「鳥居」置いたら 不法投棄減った 邑南・小武家城集落

不法投棄を防ごうと設置した鳥居を囲む住民たち
 島根県邑南町市木地区の小武家城(こぶけじょう)集落に住む60~90代の住民10人が、粗大ごみの不法投棄が相次ぐ斜面に手作りの鳥居を設置し、効果を上げている。2015年、試しに鳥居を10基ほど設置したところ、被害が減ったため、数を計30基まで増やした。住民たちは朱色が目立つ鳥居が並ぶ町道に、不法投棄根絶の願いを込めた。

 9世帯12人の小さな集落を流れる合戦川は市木地区の水源となっている。一方、町道沿いは雑木林に囲まれており人目につきにくく、川は町道から数メートル下を流れているため、ごみを捨てても発見しにくい。このため、以前からタイヤやテレビといった粗大ごみや弁当の空箱、ペットボトルといったプラスチック製の生活ごみが投げ込まれ、住民たちを悩ませてきた。

 鳥居の設置は、住民の一人が「神様が見ている」という心理的な効果があるのではないかと発案し、15年に11基を試行的に設置した。その後、不法投棄を警告する看板の設置では効果がなかった被害が、鳥居の周辺では目立たなくなった。住民有志は4月上旬に19基を増設し、今は合戦川沿いの町道約1.5キロにわたり、点在している。

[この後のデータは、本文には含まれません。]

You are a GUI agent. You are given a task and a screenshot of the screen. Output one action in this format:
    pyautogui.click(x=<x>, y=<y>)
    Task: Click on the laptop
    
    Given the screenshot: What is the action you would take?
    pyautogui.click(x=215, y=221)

 鳥居は集落内で取った竹を組み合わせて作り、高さ1.2メートル、幅は1メートルほど。朱色の蛍光塗料を塗って目立たせてある。

 川本署市木駐在所の岩切圭一郎巡査長(41)が「以前散見されたごみが鳥居が増えてから見なくなった印象があり、効果を感じている」と感心する。集落に住む小田美智江さん(66)は「市木地区の水を守っていきたい。これを機にゴミを捨てる人がもっと減るといい」と願いを込めた。